● **Description of the task**
Would you reproduce the entries that follow exactly as they appear?

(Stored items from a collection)
'''

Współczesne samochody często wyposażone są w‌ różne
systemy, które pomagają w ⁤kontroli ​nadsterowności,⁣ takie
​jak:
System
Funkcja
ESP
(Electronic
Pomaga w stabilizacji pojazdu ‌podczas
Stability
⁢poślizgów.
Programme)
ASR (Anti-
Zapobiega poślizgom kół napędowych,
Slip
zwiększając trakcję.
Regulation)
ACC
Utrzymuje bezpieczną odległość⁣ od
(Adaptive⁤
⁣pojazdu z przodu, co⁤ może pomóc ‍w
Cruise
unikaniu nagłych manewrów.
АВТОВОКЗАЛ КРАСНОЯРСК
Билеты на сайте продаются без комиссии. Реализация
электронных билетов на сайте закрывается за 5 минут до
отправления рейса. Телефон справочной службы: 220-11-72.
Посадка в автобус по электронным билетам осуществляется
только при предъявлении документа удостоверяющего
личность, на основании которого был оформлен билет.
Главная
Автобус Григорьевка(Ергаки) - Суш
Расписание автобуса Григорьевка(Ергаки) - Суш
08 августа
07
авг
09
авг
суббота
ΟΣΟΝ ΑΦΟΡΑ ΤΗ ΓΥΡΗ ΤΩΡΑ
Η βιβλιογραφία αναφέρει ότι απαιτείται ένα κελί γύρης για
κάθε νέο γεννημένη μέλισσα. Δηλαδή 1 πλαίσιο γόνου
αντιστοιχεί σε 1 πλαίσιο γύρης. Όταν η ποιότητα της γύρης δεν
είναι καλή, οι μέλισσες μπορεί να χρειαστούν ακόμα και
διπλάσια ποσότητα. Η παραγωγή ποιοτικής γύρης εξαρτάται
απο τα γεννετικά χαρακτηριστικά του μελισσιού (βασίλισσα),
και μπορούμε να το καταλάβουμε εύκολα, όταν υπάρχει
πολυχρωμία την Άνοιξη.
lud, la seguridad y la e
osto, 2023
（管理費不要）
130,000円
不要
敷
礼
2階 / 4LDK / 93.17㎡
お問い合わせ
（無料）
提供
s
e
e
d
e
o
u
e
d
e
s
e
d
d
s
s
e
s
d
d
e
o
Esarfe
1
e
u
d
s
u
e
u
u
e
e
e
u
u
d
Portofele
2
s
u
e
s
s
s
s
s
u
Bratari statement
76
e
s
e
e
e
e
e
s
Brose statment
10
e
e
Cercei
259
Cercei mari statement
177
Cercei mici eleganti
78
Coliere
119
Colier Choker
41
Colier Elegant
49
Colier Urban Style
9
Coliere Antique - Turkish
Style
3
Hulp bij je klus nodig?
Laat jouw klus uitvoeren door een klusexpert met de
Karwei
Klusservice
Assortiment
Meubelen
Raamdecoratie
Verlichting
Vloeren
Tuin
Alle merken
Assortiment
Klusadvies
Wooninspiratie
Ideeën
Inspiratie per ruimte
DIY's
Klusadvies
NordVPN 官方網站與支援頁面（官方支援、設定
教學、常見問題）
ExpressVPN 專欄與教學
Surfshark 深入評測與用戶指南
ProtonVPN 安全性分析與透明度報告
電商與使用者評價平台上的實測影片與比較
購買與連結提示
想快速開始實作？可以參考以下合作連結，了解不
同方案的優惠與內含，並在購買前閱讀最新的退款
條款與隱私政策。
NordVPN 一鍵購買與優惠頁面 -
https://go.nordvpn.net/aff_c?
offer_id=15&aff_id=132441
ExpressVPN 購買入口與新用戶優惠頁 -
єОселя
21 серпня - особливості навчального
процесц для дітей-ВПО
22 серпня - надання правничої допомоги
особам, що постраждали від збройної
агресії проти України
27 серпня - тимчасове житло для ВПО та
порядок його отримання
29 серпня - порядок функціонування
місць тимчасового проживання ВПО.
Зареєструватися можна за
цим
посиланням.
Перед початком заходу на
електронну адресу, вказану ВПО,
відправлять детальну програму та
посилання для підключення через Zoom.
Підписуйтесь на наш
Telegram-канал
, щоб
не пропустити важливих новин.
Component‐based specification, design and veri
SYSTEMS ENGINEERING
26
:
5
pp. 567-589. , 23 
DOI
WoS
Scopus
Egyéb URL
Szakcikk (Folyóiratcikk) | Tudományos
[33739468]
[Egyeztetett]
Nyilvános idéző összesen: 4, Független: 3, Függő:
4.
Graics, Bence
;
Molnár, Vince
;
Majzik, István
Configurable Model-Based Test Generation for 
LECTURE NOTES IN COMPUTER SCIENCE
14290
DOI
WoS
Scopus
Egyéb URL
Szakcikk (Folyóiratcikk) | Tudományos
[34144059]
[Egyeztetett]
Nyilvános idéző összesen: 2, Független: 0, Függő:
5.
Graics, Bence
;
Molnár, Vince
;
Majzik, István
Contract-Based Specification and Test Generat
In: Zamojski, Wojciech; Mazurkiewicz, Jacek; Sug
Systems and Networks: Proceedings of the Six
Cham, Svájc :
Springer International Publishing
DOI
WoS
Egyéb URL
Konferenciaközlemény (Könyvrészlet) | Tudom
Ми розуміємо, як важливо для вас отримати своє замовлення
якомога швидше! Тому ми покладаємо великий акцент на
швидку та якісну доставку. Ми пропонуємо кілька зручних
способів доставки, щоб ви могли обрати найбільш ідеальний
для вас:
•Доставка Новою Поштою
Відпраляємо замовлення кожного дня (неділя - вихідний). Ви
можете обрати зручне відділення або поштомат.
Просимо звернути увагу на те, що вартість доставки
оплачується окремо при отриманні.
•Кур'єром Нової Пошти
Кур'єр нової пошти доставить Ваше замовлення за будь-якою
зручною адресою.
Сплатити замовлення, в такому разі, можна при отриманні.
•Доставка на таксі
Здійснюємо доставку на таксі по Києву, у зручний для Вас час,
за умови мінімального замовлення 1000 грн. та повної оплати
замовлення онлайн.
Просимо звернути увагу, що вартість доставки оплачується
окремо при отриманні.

'''

● **Result of the exercise**
Współczesne samochody często wyposażone są w‌ różne
systemy, które pomagają w ⁤kontroli ​nadsterowności,⁣ takie
​jak:
System
Funkcja
ESP
(Electronic
Pomaga w stabilizacji pojazdu ‌podczas
Stability
⁢poślizgów.
Programme)
ASR (Anti-
Zapobiega poślizgom kół napędowych,
Slip
zwiększając trakcję.
Regulation)
ACC
Utrzymuje bezpieczną odległość⁣ od
(Adaptive⁤
⁣pojazdu z przodu, co⁤ może pomóc ‍w
Cruise
unikaniu nagłych manewrów.
АВТОВОКЗАЛ КРАСНОЯРСК
Билеты на сайте продаются без комиссии. Реализация
электронных билетов на сайте закрывается за 5 минут до
отправления рейса. Телефон справочной службы: 220-11-72.
Посадка в автобус по электронным билетам осуществляется
только при предъявлении документа удостоверяющего
личность, на основании которого был оформлен билет.
Главная
Автобус Григорьевка(Ергаки) - Суш
Расписание автобуса Григорьевка(Ергаки) - Суш
08 августа
07
авг
09
авг
суббота
ΟΣΟΝ ΑΦΟΡΑ ΤΗ ΓΥΡΗ ΤΩΡΑ
Η βιβλιογραφία αναφέρει ότι απαιτείται ένα κελί γύρης για
κάθε νέο γεννημένη μέλισσα. Δηλαδή 1 πλαίσιο γόνου
αντιστοιχεί σε 1 πλαίσιο γύρης. Όταν η ποιότητα της γύρης δεν
είναι καλή, οι μέλισσες μπορεί να χρειαστούν ακόμα και
διπλάσια ποσότητα. Η παραγωγή ποιοτικής γύρης εξαρτάται
απο τα γεννετικά χαρακτηριστικά του μελισσιού (βασίλισσα),
και μπορούμε να το καταλάβουμε εύκολα, όταν υπάρχει
πολυχρωμία την Άνοιξη.
lud, la seguridad y la e
osto, 2023
（管理費不要）
130,000円
不要
敷
礼
2階 / 4LDK / 93.17㎡
お問い合わせ
（無料）
提供
s
e
e
d
e
o
u
e
d
e
s
e
d
d
s
s
e
s
d
d
e
o
Esarfe
1
e
u
d
s
u
e
u
u
e
e
e
u
u
d
Portofele
2
s
u
e
s
s
s
s
s
u
Bratari statement
76
e
s
e
e
e
e
e
s
Brose statment
10
e
e
Cercei
259
Cercei mari statement
177
Cercei mici eleganti
78
Coliere
119
Colier Choker
41
Colier Elegant
49
Colier Urban Style
9
Coliere Antique - Turkish
Style
3
Hulp bij je klus nodig?
Laat jouw klus uitvoeren door een klusexpert met de
Karwei
Klusservice
Assortiment
Meubelen
Raamdecoratie
Verlichting
Vloeren
Tuin
Alle merken
Assortiment
Klusadvies
Wooninspiratie
Ideeën
Inspiratie per ruimte
DIY's
Klusadvies
NordVPN 官方網站與支援頁面（官方支援、設定
教學、常見問題）
ExpressVPN 專欄與教學
Surfshark 深入評測與用戶指南
ProtonVPN 安全性分析與透明度報告
電商與使用者評價平台上的實測影片與比較
購買與連結提示
想快速開始實作？可以參考以下合作連結，了解不
同方案的優惠與內含，並在購買前閱讀最新的退款
條款與隱私政策。
NordVPN 一鍵購買與優惠頁面 -
https://go.nordvpn.net/aff_c?
offer_id=15&aff_id=132441
ExpressVPN 購買入口與新用戶優惠頁 -
єОселя
21 серпня - особливості навчального
процесц для дітей-ВПО
22 серпня - надання правничої допомоги
особам, що постраждали від збройної
агресії проти України
27 серпня - тимчасове житло для ВПО та
порядок його отримання
29 серпня - порядок функціонування
місць тимчасового проживання ВПО.
Зареєструватися можна за
цим
посиланням.
Перед початком заходу на
електронну адресу, вказану ВПО,
відправлять детальну програму та
посилання для підключення через Zoom.
Підписуйтесь на наш
Telegram-канал
, щоб
не пропустити важливих новин.
Component‐based specification, design and veri
SYSTEMS ENGINEERING
26
:
5
pp. 567-589. , 23 
DOI
WoS
Scopus
Egyéb URL
Szakcikk (Folyóiratcikk) | Tudományos
[33739468]
[Egyeztetett]
Nyilvános idéző összesen: 4, Független: 3, Függő:
4.
Graics, Bence
;
Molnár, Vince
;
Majzik, István
Configurable Model-Based Test Generation for 
LECTURE NOTES IN COMPUTER SCIENCE
14290
DOI
WoS
Scopus
Egyéb URL
Szakcikk (Folyóiratcikk) | Tudományos
[34144059]
[Egyeztetett]
Nyilvános idéző összesen: 2, Független: 0, Függő:
5.
Graics, Bence
;
Molnár, Vince
;
Majzik, István
Contract-Based Specification and Test Generat
In: Zamojski, Wojciech; Mazurkiewicz, Jacek; Sug
Systems and Networks: Proceedings of the Six
Cham, Svájc :
Springer International Publishing
DOI
WoS
Egyéb URL
Konferenciaközlemény (Könyvrészlet) | Tudom
Ми розуміємо, як важливо для вас отримати своє замовлення
якомога швидше! Тому ми покладаємо великий акцент на
швидку та якісну доставку. Ми пропонуємо кілька зручних
способів доставки, щоб ви могли обрати найбільш ідеальний
для вас:
•Доставка Новою Поштою
Відпраляємо замовлення кожного дня (неділя - вихідний). Ви
можете обрати зручне відділення або поштомат.
Просимо звернути увагу на те, що вартість доставки
оплачується окремо при отриманні.
•Кур'єром Нової Пошти
Кур'єр нової пошти доставить Ваше замовлення за будь-якою
зручною адресою.
Сплатити замовлення, в такому разі, можна при отриманні.
•Доставка на таксі
Здійснюємо доставку на таксі по Києву, у зручний для Вас час,
за умови мінімального замовлення 1000 грн. та повної оплати
замовлення онлайн.
Просимо звернути увагу, що вартість доставки оплачується
окремо при отриманні.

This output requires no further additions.